Hetzelfde geldt voor schuldgevoelens. Natuurlijk hadden we onze ouders allemaal meer liefde en zorg kunnen tonen. Maar de kans is groot dat ze precies hetzelfde voelden over hun ouders, en daarom altijd begrepen dat we meer van hen hielden dan we konden zeggen.
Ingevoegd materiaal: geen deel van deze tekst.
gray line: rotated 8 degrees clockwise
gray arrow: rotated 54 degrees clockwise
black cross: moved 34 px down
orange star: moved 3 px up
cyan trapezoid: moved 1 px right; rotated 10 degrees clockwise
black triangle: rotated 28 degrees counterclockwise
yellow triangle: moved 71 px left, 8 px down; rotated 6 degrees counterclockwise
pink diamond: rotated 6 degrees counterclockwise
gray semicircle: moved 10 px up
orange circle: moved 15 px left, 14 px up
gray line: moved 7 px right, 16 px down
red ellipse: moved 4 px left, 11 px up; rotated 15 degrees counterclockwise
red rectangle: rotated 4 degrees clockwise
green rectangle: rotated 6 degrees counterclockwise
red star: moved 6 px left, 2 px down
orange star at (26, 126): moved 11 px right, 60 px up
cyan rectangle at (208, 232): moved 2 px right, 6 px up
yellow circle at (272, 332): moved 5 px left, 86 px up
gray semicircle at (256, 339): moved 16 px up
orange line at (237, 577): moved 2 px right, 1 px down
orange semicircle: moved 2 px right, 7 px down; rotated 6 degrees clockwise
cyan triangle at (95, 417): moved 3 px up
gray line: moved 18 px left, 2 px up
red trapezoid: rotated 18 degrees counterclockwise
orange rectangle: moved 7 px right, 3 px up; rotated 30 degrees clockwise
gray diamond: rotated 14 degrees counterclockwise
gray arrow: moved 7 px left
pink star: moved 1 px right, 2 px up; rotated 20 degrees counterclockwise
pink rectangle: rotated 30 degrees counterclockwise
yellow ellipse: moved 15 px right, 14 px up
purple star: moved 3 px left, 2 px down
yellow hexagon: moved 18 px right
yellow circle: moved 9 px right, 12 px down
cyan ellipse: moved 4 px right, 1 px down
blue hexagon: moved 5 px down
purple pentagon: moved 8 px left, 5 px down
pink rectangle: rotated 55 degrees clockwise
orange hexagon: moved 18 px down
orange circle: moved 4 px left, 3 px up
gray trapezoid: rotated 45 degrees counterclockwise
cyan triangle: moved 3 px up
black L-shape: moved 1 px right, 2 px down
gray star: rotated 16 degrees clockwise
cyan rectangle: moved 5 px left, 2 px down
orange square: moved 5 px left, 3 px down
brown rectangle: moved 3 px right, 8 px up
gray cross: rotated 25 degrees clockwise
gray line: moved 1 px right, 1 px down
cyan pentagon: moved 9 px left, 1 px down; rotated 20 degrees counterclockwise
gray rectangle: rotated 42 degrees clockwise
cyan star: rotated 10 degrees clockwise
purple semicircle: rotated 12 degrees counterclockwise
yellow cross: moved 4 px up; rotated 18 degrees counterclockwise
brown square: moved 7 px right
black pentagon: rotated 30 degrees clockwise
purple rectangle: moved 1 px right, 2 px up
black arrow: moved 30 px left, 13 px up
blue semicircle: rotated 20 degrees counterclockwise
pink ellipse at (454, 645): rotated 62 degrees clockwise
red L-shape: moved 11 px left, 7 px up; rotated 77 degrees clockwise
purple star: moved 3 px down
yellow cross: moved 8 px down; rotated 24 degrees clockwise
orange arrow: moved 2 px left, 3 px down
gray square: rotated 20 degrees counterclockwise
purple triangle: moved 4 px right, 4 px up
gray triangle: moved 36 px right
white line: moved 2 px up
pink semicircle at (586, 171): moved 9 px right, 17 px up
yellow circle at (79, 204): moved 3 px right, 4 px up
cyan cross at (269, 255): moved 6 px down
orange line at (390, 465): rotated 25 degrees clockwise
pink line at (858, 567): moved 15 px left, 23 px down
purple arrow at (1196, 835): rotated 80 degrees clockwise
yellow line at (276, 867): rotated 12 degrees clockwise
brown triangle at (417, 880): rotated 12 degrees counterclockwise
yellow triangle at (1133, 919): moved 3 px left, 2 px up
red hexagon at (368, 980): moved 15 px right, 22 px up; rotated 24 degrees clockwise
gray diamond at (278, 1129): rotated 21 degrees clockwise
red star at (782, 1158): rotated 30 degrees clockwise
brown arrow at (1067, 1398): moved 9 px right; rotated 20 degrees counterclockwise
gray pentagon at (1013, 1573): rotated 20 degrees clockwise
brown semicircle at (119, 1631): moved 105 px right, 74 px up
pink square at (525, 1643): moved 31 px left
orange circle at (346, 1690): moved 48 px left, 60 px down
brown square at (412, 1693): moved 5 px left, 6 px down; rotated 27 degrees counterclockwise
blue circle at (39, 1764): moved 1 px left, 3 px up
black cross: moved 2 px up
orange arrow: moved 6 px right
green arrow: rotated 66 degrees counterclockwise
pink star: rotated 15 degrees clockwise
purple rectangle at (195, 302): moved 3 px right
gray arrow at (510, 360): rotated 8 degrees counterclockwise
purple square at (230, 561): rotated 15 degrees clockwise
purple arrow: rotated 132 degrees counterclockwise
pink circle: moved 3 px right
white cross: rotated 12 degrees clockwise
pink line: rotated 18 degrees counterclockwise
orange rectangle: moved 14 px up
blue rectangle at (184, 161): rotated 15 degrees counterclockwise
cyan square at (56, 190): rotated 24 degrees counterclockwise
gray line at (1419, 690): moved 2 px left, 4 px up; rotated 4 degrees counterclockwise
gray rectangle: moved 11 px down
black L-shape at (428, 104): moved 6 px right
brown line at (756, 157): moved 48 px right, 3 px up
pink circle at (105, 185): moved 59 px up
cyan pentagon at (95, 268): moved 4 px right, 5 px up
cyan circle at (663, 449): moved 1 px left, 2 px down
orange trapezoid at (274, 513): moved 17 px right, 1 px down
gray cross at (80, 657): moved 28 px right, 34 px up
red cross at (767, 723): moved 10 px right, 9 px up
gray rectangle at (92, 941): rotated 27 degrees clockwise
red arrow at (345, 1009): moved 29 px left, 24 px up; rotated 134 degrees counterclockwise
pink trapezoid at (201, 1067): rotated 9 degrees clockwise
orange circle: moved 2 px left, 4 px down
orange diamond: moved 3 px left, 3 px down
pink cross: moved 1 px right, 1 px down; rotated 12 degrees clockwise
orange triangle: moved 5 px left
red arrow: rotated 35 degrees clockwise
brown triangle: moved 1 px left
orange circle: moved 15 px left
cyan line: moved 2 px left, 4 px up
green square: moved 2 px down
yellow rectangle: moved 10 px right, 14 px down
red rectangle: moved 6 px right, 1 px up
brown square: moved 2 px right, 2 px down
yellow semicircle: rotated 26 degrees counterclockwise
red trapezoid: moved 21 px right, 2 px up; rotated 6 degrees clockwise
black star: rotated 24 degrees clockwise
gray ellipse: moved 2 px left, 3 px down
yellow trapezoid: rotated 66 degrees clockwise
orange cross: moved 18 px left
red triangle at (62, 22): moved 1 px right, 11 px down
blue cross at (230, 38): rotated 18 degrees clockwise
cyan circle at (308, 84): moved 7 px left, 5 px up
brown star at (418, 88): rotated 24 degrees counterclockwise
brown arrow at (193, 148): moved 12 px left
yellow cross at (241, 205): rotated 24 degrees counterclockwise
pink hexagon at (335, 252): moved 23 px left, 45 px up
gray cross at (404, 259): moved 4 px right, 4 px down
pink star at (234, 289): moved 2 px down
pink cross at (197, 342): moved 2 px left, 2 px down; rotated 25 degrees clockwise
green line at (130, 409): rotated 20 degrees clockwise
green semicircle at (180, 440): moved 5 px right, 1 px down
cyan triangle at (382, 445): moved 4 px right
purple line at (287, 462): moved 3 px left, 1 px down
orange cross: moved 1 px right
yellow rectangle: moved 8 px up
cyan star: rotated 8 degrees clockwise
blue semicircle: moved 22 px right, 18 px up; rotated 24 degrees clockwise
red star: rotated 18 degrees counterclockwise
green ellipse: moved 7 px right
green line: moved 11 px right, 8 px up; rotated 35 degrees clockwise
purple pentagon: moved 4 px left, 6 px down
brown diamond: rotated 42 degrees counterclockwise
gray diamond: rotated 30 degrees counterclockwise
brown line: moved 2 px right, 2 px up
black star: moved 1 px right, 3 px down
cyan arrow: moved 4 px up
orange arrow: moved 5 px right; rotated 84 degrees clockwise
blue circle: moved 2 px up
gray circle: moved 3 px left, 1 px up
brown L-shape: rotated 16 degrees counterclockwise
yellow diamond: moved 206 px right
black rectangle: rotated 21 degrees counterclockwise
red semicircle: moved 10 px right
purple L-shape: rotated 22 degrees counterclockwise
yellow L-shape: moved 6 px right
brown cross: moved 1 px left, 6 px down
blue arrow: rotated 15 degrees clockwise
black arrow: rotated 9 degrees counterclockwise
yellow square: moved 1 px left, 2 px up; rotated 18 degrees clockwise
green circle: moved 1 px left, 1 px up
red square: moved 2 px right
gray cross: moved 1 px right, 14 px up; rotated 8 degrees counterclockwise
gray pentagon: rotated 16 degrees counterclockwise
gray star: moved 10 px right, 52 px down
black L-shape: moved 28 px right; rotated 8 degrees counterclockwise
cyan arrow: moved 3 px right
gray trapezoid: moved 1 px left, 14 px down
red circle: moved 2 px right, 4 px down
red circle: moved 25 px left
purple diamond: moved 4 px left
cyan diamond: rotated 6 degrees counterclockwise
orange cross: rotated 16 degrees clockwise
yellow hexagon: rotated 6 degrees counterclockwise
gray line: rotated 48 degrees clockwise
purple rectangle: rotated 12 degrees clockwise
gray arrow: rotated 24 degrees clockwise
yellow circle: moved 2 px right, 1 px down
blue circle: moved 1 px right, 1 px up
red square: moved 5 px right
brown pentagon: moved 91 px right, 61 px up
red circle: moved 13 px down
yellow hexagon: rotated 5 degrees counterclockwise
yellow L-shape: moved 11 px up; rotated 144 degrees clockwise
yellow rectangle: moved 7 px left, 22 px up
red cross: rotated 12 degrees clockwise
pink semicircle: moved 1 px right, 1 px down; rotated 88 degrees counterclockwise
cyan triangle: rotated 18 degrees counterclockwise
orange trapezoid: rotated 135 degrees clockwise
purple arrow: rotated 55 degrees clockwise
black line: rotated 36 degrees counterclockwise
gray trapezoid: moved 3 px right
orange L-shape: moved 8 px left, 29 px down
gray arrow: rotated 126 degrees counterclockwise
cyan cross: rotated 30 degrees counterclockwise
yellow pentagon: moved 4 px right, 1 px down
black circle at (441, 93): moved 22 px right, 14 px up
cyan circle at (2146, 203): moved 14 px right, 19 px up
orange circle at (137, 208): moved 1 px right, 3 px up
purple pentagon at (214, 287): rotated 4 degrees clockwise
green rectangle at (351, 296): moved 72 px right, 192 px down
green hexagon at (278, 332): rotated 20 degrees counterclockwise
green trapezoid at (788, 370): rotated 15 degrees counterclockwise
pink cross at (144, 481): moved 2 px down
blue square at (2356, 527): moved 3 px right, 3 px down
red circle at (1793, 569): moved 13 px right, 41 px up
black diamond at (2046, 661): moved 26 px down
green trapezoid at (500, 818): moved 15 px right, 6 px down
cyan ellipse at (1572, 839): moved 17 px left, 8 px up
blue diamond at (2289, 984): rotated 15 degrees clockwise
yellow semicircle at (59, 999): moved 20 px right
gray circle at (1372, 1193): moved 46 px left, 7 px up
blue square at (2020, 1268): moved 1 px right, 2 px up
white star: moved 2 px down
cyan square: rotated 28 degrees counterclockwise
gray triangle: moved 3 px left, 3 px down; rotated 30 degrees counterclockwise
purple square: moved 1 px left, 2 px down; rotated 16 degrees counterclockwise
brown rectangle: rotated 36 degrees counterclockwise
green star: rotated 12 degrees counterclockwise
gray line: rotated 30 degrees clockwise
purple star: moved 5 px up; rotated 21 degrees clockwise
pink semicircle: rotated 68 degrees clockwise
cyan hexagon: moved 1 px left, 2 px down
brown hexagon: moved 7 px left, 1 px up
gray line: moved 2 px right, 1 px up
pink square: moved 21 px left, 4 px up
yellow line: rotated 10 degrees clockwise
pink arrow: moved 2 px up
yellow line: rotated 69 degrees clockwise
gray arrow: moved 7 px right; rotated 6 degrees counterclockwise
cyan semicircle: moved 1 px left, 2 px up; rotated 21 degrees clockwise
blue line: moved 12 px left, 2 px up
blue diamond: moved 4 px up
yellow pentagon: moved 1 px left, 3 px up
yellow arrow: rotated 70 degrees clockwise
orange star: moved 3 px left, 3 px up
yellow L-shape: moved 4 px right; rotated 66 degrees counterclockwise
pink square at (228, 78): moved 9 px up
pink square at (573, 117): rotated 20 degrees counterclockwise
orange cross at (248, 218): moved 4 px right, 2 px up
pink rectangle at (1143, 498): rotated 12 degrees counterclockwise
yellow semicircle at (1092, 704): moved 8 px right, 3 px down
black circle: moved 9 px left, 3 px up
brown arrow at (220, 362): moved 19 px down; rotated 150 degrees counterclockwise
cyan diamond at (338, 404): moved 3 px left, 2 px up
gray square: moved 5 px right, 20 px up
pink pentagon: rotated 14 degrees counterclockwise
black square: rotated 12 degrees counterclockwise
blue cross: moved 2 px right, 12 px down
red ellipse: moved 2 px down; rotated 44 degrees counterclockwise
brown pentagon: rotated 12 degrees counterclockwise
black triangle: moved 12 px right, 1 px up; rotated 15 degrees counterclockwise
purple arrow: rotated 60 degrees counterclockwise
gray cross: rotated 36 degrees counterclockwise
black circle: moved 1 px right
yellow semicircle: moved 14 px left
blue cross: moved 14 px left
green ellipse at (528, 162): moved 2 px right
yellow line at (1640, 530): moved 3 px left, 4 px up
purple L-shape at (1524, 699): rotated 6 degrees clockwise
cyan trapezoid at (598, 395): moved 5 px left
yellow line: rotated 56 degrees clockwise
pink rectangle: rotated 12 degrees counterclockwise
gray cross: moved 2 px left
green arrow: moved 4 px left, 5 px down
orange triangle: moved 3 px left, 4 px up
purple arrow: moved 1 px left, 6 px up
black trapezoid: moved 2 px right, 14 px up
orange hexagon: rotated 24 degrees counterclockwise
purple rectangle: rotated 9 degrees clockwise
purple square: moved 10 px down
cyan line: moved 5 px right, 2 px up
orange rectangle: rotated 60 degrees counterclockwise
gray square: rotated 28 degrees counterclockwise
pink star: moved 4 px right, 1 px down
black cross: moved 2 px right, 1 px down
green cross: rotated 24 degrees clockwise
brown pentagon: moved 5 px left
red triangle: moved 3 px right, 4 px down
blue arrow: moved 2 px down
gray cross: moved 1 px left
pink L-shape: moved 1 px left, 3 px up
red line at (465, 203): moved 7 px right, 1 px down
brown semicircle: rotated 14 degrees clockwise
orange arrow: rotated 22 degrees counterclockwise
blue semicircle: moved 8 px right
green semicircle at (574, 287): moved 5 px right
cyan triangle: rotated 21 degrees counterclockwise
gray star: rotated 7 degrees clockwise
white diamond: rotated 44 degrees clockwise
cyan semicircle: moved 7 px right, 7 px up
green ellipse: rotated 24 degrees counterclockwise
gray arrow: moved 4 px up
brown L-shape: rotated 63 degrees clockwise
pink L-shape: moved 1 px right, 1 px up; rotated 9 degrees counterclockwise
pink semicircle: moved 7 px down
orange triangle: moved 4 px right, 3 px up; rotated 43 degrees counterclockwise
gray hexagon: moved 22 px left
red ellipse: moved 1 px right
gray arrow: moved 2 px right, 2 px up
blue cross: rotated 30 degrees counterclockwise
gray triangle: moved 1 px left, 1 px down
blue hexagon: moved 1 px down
Het is een geruststellende gedachte.

Uiteindelijk zijn we verbonden met de mensen die ons hebben gegenereerd en die ons hebben opgevoed (soms zijn ze hetzelfde, soms zijn ze dat niet).

Maar we kunnen kiezen waar we onze blik op richten. Ik zou zelfs stellen dat het juist vanwege de onontkoombare aanwezigheid van deze mensen is dat we meer vrijheid hebben om onze aandacht elders, naar buiten, te richten naar waar het nodig is. En we kunnen er zeker van zijn dat ze op de een of andere manier bij ons zullen zijn, welk pad we ook kiezen.

Over de auteur

Silvia Panizza, docent, University College Dublin

Dit artikel is opnieuw gepubliceerd vanaf The Conversation onder een Creative Commons-licentie. Lees de originele artikel.